Gros plan sur Kathy Bates, même s'il n'y a pas besoin de s'avancer beaucoup pour l'avoir plein cadre (un vaste plan d'ensemble paysager suffira). L'actrice menait jusque là une carrière discrète, cantonnée aux rôles de serveuses dans les troquets ou de bouchères sur les marchés, la faute à un physique hors des clous hollywoodiens mais filmable. Elle aurait tout à fait sa place dans un Jeunet, dans le rôle de la tante bouchère de Pinon dans Delicatessen ou de la tata charcutière de Mathilde aime Manec dans Un Long dimanche de fiançailles. L'actrice porte littéralement le film de Reiner (à ne pas confondre avec Resnais, même si ça se prononce pareil) sur son dos rond et rivalise de charisme avec un James Caan alité, endormi et privé de ses doigts de pieds. Tour à tour délurée, impatiente, admirative, polie, déchaînée, adorable ou allumée, Kathy Bates, au zénith de son poids et de ses capacités, offre un petit abécédaire de la fan psychopathe crédible quoiqu'excessive. On lui doit l'un des très rares rôles de femmes sociopathes faisant véritablement froid dans le dos, à une époque où ce type de personnage était limité aux femmes fatales dans le genre de Sharon Stone dans Basic Instinct (1992). D'ailleurs Rob Reiner, en tant que fat-fetish à la recherche de son propre reflet et souffrant d'un complexe œdipien vis-à-vis de sa mère garçon-bouchère, précog en outre halluciné de Verhoeven, a voulu tourner un plan furtif mais frontal sur un croisé-décroisé des cuisseaux généreux de Kathy Bates préfigurant celui, inoubliable, de Sharon Stone, face à Michael Douglas, deux ans plus tard. En filmant sans détour cet antre de la folie, le cinéaste voulait nous offrir une vue obscène sur le ticket non pas de métro mais d'avion ou de TGV de son actrice, et ainsi traumatiser James Caan et toute une génération de dvdévores ayant cru bon de s'offrir la version longue du film, le "Director's uncut" d'un Rob Reiner audacieux qui, évidemment, coupa quand même la scène au montage dans la version tout public.

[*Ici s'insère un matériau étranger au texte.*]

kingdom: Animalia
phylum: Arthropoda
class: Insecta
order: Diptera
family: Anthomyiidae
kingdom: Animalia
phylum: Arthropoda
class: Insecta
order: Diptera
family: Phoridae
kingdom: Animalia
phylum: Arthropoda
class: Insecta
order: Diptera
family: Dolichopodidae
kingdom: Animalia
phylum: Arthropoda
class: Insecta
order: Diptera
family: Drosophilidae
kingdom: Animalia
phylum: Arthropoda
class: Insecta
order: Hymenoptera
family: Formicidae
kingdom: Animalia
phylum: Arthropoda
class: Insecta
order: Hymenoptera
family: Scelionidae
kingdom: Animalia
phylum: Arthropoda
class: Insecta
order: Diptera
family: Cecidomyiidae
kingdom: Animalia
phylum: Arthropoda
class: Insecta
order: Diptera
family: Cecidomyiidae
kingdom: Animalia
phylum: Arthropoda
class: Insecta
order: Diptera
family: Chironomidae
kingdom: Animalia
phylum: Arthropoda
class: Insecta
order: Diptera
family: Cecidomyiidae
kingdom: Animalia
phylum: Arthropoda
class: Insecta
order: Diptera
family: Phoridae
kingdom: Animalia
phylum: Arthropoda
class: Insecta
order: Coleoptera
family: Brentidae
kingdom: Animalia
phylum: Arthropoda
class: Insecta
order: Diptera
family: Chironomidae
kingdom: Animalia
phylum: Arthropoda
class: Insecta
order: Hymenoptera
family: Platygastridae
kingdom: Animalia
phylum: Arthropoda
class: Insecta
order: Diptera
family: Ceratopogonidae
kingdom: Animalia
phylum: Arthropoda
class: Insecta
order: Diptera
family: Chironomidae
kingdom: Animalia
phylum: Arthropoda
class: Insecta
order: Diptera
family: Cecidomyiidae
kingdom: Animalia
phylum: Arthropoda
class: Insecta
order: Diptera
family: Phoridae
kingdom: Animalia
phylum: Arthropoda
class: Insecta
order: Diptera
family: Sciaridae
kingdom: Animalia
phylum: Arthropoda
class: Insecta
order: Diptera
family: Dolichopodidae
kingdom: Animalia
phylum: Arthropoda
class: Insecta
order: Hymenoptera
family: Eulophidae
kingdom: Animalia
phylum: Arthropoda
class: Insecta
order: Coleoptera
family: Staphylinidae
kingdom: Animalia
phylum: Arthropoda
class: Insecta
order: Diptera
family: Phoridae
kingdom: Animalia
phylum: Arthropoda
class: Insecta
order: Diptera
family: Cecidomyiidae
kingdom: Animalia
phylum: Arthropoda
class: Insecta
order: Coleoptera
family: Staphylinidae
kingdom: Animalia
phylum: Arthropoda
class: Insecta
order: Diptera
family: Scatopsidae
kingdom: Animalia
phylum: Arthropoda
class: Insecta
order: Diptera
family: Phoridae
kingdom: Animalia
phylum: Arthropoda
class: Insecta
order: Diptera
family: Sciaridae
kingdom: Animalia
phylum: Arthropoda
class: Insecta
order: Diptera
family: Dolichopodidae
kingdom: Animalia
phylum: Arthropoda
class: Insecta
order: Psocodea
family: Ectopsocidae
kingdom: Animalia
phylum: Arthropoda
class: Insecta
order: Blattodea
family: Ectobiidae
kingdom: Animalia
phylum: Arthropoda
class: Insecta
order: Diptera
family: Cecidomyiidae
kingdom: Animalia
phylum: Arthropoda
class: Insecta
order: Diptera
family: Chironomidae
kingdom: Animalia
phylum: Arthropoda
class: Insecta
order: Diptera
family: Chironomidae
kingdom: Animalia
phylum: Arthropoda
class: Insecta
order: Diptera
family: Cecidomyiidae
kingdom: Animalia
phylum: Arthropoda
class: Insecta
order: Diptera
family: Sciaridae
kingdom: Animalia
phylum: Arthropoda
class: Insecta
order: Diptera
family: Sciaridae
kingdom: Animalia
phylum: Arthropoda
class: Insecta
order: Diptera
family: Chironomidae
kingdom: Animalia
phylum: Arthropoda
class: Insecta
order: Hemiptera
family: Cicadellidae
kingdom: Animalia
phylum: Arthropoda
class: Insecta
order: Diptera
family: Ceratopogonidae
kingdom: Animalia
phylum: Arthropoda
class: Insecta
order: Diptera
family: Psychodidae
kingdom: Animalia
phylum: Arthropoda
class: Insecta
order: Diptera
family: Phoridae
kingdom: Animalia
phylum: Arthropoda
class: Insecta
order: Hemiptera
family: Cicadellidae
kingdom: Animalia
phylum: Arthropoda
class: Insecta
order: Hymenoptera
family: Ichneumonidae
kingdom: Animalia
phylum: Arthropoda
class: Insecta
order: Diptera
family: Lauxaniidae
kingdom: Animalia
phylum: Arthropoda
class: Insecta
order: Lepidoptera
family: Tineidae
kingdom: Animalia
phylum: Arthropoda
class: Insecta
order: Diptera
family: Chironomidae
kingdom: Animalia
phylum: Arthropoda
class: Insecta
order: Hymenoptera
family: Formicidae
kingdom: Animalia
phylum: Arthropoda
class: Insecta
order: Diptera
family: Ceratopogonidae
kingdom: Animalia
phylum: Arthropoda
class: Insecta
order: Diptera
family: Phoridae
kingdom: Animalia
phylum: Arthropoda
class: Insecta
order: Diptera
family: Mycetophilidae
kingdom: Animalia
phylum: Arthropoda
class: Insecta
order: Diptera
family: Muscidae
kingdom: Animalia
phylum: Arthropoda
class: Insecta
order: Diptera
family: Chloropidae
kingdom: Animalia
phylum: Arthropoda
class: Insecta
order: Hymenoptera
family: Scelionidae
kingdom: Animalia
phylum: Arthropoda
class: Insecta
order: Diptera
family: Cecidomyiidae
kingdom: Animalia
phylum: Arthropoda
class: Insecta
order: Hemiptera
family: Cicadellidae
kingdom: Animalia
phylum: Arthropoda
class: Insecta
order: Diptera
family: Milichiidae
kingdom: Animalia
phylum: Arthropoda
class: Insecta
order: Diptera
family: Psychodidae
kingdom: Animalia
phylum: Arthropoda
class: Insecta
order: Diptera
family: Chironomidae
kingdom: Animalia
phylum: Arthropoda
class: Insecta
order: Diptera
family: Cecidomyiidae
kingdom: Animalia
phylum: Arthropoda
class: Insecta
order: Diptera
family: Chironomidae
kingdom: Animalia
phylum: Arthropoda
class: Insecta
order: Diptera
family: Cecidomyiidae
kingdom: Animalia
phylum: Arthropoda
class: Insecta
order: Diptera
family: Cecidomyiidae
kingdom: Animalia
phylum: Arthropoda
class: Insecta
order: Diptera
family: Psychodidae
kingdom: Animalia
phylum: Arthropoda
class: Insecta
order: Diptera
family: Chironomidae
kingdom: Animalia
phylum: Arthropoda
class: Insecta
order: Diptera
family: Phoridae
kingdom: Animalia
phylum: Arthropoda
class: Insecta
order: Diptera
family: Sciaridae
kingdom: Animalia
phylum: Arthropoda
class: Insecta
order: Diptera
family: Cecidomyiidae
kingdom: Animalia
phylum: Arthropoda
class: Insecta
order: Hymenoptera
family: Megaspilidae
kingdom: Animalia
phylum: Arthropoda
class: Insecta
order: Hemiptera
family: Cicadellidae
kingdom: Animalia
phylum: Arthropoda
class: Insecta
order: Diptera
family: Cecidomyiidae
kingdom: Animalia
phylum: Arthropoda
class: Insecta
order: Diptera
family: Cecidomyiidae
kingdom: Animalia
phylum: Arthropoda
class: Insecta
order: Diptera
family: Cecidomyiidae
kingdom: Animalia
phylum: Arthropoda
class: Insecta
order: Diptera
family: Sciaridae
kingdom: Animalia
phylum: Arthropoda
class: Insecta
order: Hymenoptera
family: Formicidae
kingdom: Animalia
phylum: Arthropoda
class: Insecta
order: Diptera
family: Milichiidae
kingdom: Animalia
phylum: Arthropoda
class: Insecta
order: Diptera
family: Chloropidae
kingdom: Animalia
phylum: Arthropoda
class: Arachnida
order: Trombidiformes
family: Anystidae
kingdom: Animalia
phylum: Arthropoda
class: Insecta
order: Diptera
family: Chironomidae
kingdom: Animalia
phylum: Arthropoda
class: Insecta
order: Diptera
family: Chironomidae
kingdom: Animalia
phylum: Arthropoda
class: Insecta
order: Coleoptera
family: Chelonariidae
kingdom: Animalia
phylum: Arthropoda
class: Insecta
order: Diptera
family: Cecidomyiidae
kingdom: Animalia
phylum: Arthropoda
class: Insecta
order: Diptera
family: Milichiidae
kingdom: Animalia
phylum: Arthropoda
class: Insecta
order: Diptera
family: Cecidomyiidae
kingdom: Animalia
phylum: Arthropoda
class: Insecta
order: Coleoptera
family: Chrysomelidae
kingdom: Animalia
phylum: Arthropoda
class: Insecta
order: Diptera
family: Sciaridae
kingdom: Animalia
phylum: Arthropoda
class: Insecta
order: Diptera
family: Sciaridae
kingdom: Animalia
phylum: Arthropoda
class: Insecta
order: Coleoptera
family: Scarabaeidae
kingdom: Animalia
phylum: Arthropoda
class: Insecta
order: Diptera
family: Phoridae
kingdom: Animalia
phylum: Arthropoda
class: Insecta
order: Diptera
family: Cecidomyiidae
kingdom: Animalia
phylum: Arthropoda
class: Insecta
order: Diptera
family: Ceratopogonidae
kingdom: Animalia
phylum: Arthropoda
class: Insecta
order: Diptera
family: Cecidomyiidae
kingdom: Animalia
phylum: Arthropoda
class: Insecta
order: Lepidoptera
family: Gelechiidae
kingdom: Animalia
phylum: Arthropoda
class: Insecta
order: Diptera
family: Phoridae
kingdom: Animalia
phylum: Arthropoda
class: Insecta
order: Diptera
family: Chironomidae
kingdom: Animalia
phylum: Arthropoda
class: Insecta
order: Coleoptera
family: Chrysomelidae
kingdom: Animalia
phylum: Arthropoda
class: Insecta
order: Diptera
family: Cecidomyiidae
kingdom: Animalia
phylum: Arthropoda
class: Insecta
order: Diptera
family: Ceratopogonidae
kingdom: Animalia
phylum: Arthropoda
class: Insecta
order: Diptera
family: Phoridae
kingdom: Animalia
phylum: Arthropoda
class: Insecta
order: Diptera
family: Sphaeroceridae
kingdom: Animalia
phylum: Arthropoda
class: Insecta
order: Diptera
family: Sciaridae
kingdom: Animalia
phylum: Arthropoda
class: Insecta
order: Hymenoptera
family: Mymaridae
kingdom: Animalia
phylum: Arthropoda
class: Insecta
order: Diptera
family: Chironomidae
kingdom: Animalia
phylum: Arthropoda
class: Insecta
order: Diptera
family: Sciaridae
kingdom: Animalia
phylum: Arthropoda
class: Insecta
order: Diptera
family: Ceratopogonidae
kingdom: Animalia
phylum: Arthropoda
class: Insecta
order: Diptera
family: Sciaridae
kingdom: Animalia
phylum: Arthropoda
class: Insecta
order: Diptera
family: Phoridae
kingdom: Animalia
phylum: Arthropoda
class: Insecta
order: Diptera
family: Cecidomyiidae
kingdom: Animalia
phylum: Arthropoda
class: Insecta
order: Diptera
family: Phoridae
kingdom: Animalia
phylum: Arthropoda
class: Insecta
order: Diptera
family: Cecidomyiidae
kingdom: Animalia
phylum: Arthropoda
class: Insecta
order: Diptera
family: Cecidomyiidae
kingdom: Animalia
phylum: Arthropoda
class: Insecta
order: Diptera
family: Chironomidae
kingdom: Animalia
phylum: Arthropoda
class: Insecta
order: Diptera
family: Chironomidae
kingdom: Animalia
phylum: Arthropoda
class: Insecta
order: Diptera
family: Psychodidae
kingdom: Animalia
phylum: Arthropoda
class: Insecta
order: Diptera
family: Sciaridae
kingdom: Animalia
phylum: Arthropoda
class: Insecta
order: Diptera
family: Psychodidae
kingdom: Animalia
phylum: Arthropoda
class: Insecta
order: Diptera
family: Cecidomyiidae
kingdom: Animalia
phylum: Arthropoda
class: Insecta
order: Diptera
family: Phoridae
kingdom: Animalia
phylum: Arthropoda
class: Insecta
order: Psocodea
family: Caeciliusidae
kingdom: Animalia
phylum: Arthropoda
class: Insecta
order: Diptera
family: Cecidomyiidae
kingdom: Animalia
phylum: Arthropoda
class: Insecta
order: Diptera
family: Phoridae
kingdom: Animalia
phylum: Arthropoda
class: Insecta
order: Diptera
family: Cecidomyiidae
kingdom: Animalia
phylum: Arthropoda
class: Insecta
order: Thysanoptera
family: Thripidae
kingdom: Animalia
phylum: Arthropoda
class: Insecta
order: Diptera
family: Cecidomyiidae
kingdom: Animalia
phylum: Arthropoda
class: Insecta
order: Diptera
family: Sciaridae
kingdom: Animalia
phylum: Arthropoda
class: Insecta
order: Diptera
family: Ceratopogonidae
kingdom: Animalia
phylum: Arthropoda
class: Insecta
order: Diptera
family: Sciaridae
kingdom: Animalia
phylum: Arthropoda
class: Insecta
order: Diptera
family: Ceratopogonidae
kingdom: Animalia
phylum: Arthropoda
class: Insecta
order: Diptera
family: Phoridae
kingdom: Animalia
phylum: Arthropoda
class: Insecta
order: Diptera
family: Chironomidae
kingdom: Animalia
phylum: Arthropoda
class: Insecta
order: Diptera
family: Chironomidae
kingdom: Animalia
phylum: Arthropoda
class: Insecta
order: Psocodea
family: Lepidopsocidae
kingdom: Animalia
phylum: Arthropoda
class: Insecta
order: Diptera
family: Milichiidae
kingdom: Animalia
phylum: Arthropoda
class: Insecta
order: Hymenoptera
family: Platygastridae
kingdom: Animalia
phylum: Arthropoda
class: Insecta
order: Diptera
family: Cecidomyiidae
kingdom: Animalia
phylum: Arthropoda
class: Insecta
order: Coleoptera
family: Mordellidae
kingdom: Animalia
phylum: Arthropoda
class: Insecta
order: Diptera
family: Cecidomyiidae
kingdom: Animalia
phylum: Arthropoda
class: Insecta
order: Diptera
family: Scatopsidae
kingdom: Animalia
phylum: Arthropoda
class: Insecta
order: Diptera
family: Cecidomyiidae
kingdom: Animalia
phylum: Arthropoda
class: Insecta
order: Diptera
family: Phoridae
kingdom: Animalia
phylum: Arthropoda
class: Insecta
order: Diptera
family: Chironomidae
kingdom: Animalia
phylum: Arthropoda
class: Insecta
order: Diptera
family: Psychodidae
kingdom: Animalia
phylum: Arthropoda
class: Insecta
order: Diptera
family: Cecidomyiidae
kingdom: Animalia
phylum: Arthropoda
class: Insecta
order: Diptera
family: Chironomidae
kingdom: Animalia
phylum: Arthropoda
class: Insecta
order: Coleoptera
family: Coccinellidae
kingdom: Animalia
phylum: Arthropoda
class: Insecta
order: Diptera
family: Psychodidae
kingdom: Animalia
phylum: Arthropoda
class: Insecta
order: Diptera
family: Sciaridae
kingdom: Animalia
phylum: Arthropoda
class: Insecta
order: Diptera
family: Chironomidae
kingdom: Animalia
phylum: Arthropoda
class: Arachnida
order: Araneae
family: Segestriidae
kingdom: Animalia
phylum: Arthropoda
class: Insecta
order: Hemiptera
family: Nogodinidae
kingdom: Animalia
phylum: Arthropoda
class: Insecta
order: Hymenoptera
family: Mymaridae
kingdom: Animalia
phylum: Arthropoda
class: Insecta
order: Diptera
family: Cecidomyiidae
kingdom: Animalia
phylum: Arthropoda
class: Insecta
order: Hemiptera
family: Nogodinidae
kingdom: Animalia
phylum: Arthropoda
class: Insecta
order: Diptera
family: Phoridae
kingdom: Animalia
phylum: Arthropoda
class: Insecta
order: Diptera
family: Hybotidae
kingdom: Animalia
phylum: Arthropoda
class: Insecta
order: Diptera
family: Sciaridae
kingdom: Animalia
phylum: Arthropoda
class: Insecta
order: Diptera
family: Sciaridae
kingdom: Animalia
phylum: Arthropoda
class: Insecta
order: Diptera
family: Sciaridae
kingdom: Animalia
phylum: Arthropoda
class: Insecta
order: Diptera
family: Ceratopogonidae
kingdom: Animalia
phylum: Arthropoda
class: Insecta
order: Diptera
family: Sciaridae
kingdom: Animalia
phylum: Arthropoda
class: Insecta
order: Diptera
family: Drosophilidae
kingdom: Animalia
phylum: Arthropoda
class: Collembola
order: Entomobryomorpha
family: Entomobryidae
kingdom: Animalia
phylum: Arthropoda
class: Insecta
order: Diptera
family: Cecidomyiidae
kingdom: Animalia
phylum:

Même si le huis-clos du film perd de son efficacité, de son intensité et de son effet de surprise après soixante visions, et bien qu'il ait pris un fameux coup de vieux, à l'image de son acteur principal, Misery reste pour nous une source d'inspiration au quotidien. Hélas nous nous projetons dans le rôle du séquestré de service, que nous ne connaissons que trop bien. Deux astuces trouvées par le malicieux James Caan nous ont notamment permis à l'un et à l'autre de raccourcir quelques journées qui s'annonçaient longues et un peu moroses. Nous voulons bien entendu parler de ces matins où nos femmes respectives nous attachent au lit parce qu'on a "merdé" (sic.). On se rappelle alors James Caan ouvrant discrètement son matelas avec une fourchette afin d'y planquer les cachetons distribués par Kathy Bates pour l'endormir et faire de son estomac une usine à gaz de schiste. Ce tricks nous a sans doute évité des nuits de folie. De la même façon, nous sommes souvent amenés à passer nos journées cloîtrés dans un placard à balais, à compter les moutons, enfermés par nos épouses qui nous reprochent généralement d'avoir zappé, d'avoir changé de chaîne à un moment de la soirée, sans concertation. Dans ce cas de figure, le souvenir du même James Caan se rappelle à nous, qui trouvait son salut dans une épingle à cheveux propice au crochetage des serrures. Cette méthode de l'épingle à cheveux, une fois libéré, nous ouvre bien d'autres portes mais nous préférons nous en tenir là et vous laisser croire que nous ne sommes que deux victimes façon James Caan, et pas des dégénérés à la Kathy Bates. Ce maudit film et ses deux personnages ennemis résument toute notre putain de vie.